La Corte considera que no es aceptable el motivo de casación invocado por tres razones: 1° Porque al tenor del artículo 264 del C. J., que concuerda con el 2194 del civil, el mandato judicial no termina por la muerte del mandante si ya está notificada la demanda, mientras no sea revocado por los herederos o expire por otra causa legal. En el presente juicio, la muerte de Belisario Pulido ocurrió después de contestada la demanda, y lo fue por medio de un curador ad-litem, nombrado por el Juez previos los trámites de ley, trámites que ningún reparo le merecen al recurrente; 2° Porque los curadores para pleito o ad litem, aunque no deriven la representación de la voluntad del representado, son mandatarios que el Juez le da a ciertas personas que no pueden o no quieren comparecer al juicio, en circunstancias que la ley determina, y como a mandatarios judiciales les es aplicable la referida disposición del artículo 264 del Código Judicial; 3° Porque el recurso de casación no es medio ni ocasión para sanear nulidades de procedimiento cuando del proceso se advierte que el fallador de instancia no tuvo oportunidad o pie para observar (es el término que usa el artículo 455 del C. J.) que existía la causal de nulidad de que se trata, u otra alguna, ni de oficio, ni por aviso de los interesados.

En el presente litigio el recurrente nada dijo sobre la defunción de uno de sus codemandados mientras esperaba el fallo definitivo, y sólo en casación alega el hecho por primera vez y lo prueba, incurriendo en alegación de medio nuevo y de adición de prueba con posterioridad a la sentencia recurrida, lo que hace inadmisible el recurso.
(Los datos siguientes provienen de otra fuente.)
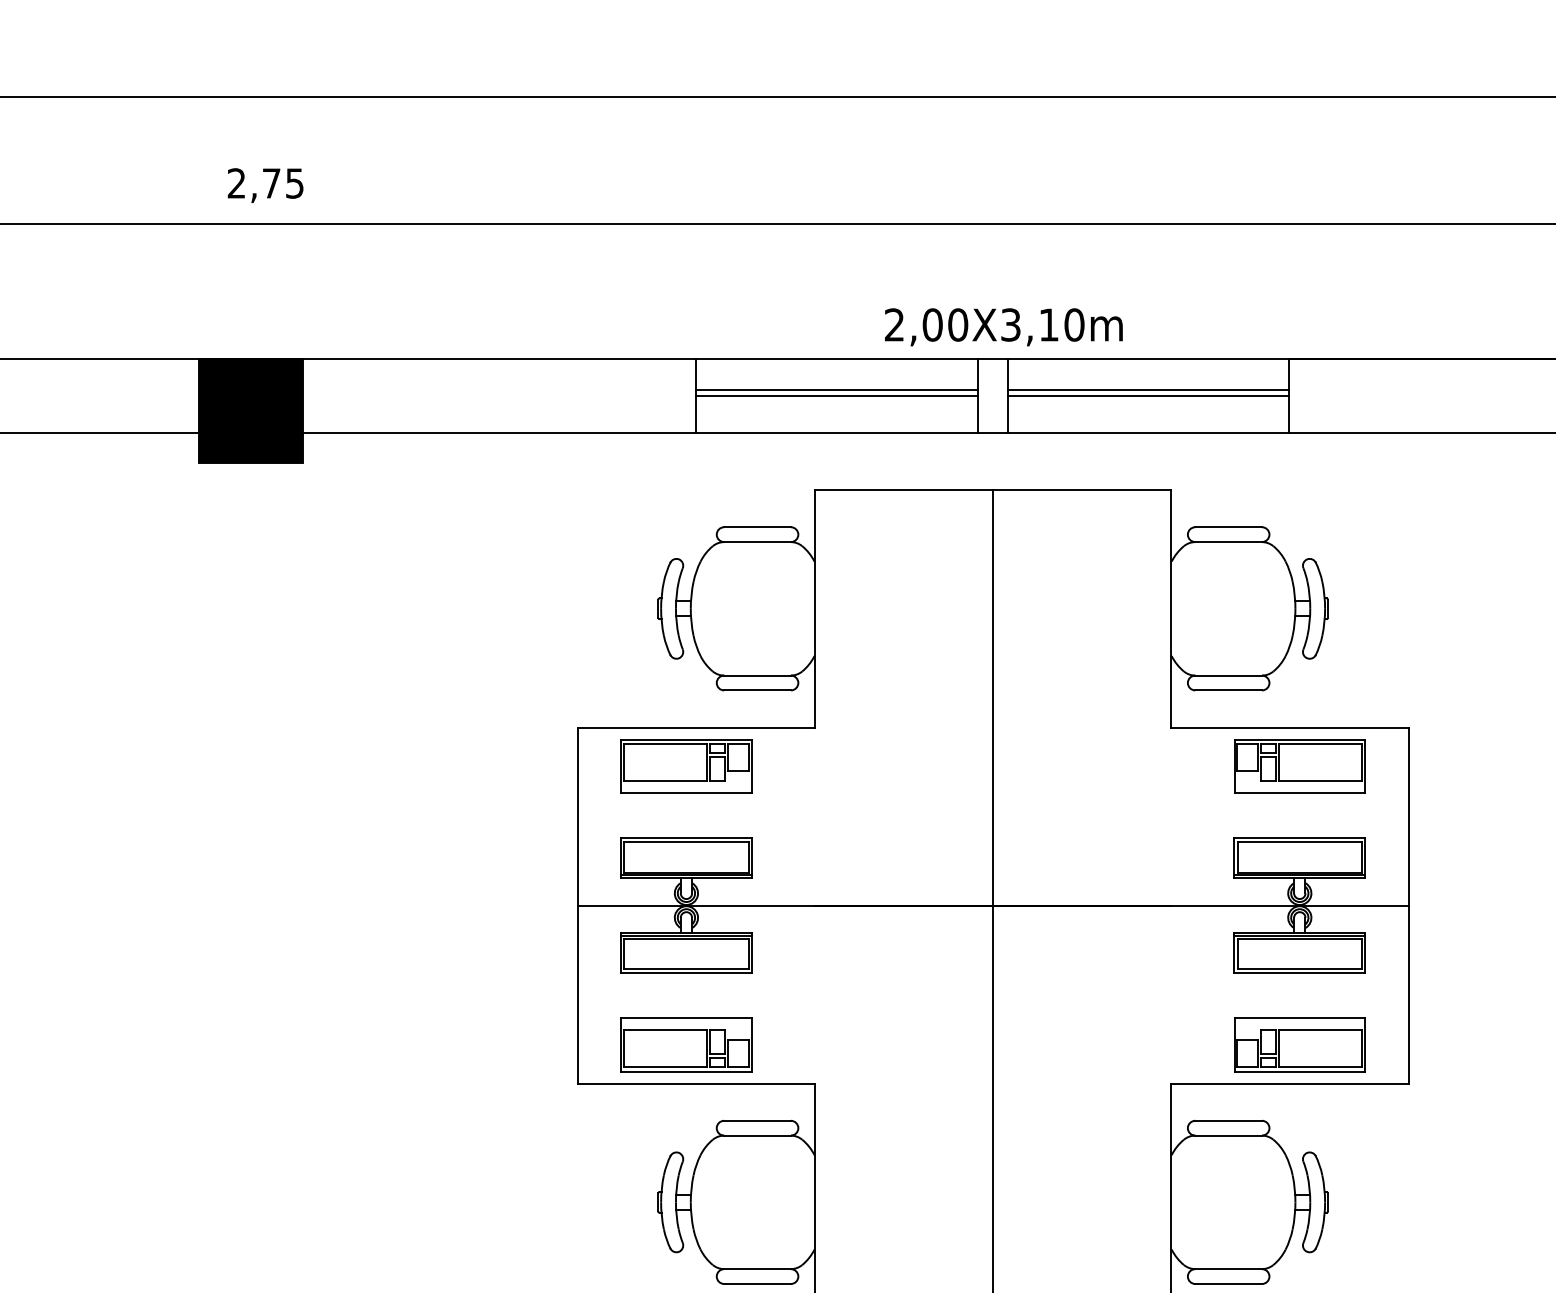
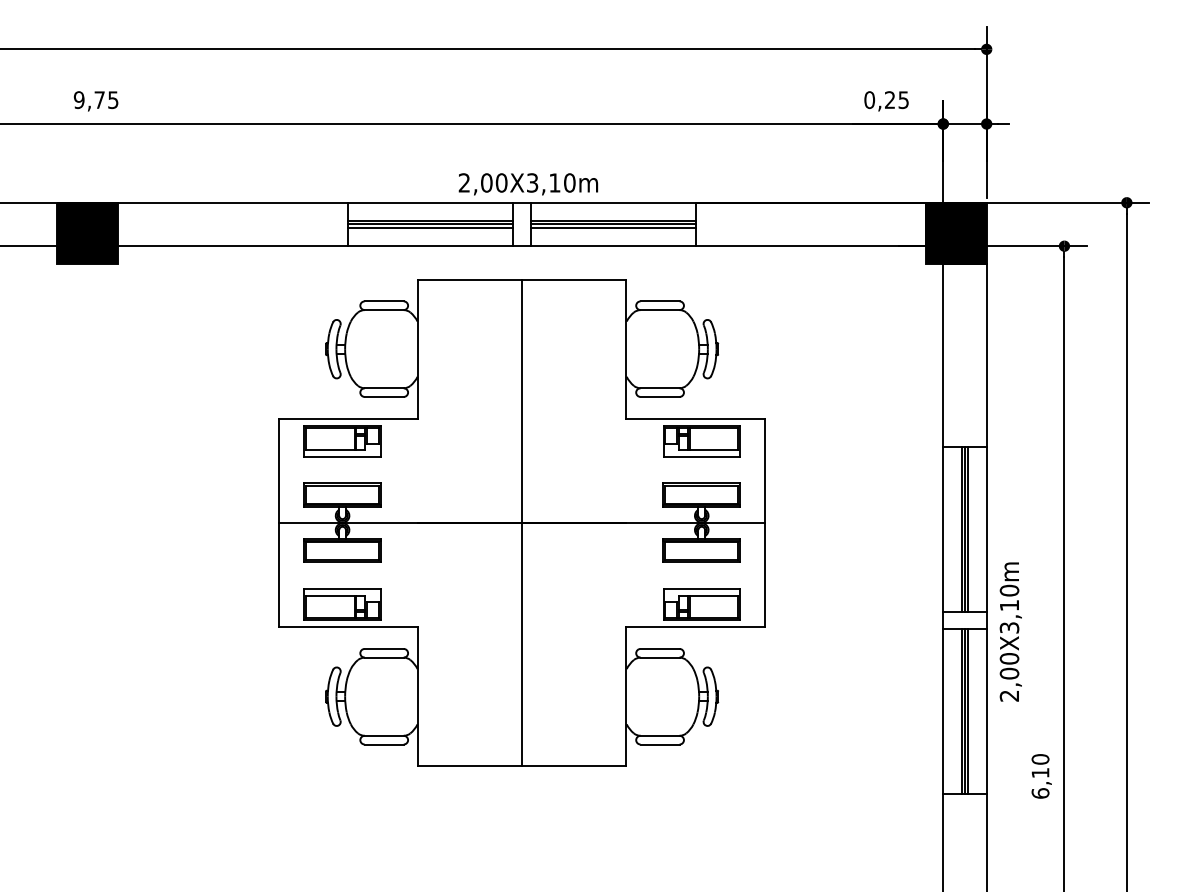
text: (235, 184) -> (78, 100), 2,75 -> 9,75
line: (836, 401) -> (430, 227), added
line: (1147, 401) -> (612, 227), added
En mérito de lo expuesto, la Corte Suprema, en Sala de Casación Civil, administrando justicia en nombre de la República de Colombia y por autoridad de la ley, no casa la sentencia de fecha 31 de octubre de 1935 pronunciada por el Tribunal Superior de Bogotá y condena al recurrente en las costas del recurso.

Notifíquese, cópiese, publíquese e insértese en la GACETA JUDICIAL. Antonio Rocha, Liborio Escallón, Ricardo Hinestrosa Daza, Miguel Moreno, Juan Francisco Mújica, Eduardo Zuleta Angel. Emilio Prieto Hernández, Srio, int.